Kafka and Async Service Testing¶
Testing asynchronous microservices communicating via Apache Kafka. Covers producing test messages, consuming and validating events, and handling eventual consistency.
Test Architecture for Kafka Services¶
Test -> API (POST /order) -> Producer -> Kafka Topic -> Consumer -> DB
|
Test -> DB Query (verify) <-----------------------------------------+
Tests must account for async delay between API call and consumer processing.
Kafka Producer in Tests¶
from kafka import KafkaProducer
import json
@pytest.fixture(scope="session")
def kafka_producer(config):
producer = KafkaProducer(
bootstrap_servers=config.kafka_brokers,
value_serializer=lambda v: json.dumps(v).encode("utf-8"),
key_serializer=lambda k: k.encode("utf-8") if k else None,
)
yield producer
producer.close()
def test_consumer_processes_order(kafka_producer, db):
order_data = {"order_id": "test-123", "amount": 99.99, "user_id": "u1"}
kafka_producer.send("orders", key="test-123", value=order_data)
kafka_producer.flush()
# Wait for consumer to process
wait_for_condition(
lambda: db.execute(text(
"SELECT * FROM orders WHERE order_id = :id"

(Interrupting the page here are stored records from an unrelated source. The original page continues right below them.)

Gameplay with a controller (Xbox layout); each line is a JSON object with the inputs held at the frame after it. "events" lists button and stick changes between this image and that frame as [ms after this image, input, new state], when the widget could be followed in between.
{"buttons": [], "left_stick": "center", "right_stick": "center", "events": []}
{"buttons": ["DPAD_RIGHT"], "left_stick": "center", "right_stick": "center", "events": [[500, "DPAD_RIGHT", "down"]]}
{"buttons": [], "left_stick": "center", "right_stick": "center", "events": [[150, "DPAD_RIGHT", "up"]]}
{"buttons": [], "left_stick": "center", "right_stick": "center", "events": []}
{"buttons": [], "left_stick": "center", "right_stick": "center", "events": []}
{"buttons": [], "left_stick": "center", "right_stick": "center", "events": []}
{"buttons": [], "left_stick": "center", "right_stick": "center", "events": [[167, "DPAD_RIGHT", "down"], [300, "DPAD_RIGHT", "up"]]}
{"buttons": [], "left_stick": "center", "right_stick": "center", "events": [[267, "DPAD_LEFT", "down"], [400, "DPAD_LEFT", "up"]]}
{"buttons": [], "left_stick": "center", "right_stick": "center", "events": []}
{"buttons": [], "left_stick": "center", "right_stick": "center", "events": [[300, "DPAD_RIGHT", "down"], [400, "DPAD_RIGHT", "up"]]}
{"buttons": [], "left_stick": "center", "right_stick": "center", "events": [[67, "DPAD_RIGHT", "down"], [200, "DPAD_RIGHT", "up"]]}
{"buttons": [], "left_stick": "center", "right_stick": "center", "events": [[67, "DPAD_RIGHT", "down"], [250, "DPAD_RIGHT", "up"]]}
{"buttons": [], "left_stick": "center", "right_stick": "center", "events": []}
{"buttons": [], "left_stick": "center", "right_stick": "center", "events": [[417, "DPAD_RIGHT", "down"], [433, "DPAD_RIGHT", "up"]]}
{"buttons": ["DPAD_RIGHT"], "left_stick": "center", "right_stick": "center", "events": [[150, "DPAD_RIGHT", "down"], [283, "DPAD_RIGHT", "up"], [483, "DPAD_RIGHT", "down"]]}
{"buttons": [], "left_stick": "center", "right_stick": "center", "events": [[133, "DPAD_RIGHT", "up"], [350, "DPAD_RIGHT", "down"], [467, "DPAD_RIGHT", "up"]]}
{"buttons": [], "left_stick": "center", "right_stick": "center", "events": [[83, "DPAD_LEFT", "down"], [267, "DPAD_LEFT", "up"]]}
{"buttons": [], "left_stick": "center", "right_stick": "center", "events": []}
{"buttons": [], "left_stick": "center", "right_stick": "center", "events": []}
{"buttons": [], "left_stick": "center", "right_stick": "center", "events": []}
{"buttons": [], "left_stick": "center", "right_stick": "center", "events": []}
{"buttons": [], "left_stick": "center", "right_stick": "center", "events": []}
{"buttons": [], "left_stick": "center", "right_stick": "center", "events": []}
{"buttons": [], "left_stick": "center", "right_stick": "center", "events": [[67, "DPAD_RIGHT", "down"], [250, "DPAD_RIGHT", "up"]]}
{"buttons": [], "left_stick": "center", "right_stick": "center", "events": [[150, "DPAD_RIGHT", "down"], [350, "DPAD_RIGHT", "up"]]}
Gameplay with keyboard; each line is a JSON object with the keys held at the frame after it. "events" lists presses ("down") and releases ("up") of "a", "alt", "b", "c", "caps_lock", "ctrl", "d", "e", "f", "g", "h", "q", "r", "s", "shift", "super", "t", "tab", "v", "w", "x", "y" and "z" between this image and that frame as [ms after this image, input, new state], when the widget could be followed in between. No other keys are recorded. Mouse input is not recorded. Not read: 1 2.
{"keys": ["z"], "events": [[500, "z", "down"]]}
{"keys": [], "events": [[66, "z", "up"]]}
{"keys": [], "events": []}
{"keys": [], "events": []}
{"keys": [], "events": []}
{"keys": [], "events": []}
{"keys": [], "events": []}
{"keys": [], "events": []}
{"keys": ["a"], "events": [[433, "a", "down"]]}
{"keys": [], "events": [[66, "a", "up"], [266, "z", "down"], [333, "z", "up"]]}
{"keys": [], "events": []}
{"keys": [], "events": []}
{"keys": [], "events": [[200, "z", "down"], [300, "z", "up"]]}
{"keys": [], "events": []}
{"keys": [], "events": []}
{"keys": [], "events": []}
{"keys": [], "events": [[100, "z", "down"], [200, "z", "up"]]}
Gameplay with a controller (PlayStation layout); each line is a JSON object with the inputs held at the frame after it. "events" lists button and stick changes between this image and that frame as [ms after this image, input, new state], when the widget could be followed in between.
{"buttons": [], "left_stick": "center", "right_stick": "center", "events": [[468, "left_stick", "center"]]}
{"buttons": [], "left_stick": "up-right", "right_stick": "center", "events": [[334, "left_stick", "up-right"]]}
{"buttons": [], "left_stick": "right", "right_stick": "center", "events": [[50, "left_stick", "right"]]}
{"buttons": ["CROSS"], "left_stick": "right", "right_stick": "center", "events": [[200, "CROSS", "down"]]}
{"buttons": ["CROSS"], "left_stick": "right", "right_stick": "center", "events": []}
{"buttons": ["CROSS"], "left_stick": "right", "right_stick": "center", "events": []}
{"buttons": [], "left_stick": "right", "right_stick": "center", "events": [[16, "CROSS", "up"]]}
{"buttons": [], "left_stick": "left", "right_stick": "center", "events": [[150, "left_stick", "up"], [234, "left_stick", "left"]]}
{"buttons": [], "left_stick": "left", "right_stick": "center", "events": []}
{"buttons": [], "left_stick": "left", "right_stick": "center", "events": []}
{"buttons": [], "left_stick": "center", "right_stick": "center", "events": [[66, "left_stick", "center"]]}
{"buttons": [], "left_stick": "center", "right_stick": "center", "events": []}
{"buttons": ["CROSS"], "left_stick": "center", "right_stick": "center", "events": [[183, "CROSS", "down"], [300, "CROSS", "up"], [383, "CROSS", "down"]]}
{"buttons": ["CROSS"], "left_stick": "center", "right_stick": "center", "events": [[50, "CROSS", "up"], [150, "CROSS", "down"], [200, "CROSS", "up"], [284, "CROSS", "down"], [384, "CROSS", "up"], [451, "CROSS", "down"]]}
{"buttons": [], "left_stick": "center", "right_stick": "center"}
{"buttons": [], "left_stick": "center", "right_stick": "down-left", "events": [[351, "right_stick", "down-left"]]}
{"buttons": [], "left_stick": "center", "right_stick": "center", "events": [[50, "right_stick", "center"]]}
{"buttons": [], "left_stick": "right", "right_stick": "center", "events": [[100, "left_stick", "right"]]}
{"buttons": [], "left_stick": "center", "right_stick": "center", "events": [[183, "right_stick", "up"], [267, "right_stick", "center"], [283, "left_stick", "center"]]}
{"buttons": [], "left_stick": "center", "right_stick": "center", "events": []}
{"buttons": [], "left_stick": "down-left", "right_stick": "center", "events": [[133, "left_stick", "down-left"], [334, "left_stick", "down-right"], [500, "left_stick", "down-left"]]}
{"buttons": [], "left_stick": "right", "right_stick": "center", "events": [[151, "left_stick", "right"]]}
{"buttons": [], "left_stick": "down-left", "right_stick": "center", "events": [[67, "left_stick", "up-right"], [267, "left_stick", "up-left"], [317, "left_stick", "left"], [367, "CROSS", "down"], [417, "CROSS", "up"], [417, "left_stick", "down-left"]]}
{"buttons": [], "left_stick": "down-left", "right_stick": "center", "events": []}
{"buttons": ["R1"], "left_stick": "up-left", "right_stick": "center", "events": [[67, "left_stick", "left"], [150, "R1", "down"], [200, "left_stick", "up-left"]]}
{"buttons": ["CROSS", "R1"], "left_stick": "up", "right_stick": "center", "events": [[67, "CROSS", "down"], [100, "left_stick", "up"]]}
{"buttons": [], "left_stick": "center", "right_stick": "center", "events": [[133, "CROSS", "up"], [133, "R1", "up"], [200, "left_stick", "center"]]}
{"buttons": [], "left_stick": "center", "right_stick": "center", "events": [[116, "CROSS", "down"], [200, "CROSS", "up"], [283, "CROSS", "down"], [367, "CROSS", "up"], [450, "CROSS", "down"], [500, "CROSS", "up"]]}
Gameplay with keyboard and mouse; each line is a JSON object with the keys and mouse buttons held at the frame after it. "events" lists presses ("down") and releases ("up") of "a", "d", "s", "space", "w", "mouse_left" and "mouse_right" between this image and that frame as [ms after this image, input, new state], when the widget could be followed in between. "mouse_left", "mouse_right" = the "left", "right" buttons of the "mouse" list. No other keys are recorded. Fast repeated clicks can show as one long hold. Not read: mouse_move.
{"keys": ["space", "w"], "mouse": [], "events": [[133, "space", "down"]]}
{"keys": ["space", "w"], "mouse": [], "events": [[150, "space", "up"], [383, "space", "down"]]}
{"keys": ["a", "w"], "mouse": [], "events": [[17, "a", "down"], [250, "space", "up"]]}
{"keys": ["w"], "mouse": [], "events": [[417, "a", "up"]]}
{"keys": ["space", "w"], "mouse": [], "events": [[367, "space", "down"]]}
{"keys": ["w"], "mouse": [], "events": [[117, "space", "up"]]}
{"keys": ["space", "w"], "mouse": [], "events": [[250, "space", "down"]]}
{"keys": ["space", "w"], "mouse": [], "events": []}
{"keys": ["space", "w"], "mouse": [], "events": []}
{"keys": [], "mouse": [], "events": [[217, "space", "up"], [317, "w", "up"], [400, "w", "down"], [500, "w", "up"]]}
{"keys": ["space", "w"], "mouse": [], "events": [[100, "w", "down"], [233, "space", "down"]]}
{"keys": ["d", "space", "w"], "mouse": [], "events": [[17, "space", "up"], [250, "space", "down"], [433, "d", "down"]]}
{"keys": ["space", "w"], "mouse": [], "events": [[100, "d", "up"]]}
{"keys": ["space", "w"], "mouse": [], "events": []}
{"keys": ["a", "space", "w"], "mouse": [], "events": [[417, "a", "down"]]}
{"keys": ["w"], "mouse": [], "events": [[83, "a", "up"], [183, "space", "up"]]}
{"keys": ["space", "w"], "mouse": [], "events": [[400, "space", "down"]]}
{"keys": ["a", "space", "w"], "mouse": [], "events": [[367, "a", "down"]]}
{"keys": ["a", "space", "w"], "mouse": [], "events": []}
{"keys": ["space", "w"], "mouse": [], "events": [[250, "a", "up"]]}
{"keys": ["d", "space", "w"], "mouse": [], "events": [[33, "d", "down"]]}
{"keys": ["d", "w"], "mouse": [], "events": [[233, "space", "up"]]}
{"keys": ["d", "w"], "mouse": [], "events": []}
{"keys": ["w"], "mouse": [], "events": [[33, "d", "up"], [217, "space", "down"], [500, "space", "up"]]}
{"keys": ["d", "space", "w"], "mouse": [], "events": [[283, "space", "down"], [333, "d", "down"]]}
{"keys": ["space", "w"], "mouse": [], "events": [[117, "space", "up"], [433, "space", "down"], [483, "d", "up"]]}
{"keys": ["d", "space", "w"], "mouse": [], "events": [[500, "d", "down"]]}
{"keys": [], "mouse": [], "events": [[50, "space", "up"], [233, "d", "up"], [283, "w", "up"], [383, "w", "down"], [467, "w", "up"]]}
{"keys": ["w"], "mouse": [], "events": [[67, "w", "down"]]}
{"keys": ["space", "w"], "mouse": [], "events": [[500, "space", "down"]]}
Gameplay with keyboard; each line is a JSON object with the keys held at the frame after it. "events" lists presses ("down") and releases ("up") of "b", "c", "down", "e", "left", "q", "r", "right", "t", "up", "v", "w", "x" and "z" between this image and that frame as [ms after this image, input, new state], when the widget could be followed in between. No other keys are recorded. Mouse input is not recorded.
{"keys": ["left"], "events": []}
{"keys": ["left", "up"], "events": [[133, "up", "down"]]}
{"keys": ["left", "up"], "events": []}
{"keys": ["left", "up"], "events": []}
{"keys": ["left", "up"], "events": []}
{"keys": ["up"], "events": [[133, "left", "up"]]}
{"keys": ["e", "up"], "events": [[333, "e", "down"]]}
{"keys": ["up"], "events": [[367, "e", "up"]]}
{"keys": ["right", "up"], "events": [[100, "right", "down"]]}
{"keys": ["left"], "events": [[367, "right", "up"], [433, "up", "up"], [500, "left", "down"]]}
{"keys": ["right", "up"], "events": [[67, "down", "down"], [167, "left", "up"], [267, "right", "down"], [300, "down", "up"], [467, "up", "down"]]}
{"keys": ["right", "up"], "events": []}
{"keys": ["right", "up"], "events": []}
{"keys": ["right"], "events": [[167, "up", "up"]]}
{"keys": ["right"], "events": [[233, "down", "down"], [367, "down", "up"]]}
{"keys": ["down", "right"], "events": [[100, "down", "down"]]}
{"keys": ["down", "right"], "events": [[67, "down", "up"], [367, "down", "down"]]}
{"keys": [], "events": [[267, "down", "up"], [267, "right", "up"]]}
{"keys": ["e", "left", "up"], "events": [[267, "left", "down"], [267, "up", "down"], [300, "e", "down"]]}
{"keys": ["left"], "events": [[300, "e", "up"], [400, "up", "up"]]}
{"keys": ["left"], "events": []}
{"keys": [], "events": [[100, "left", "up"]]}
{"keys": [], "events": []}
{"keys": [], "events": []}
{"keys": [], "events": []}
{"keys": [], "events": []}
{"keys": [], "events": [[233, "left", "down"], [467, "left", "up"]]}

), {"id": "test-123"}).fetchone() is not None,
timeout=10,
)
Kafka Consumer in Tests¶
from kafka import KafkaConsumer
@pytest.fixture
def kafka_consumer(config):
consumer = KafkaConsumer(
"order-events",
bootstrap_servers=config.kafka_brokers,
value_deserializer=lambda m: json.loads(m.decode("utf-8")),
auto_offset_reset="latest",
consumer_timeout_ms=10000,
group_id=f"test-{uuid4()}", # unique group per test run
)
yield consumer
consumer.close()
def test_order_produces_event(api_client, kafka_consumer):
resp = api_client.post("/api/orders", json={"item": "widget", "qty": 1})
assert resp.status_code == 201
order_id = resp.json()["id"]
messages = list(kafka_consumer)
order_events = [m.value for m in messages if m.value.get("order_id") == order_id]
assert len(order_events) >= 1
assert order_events[0]["event_type"] == "order_created"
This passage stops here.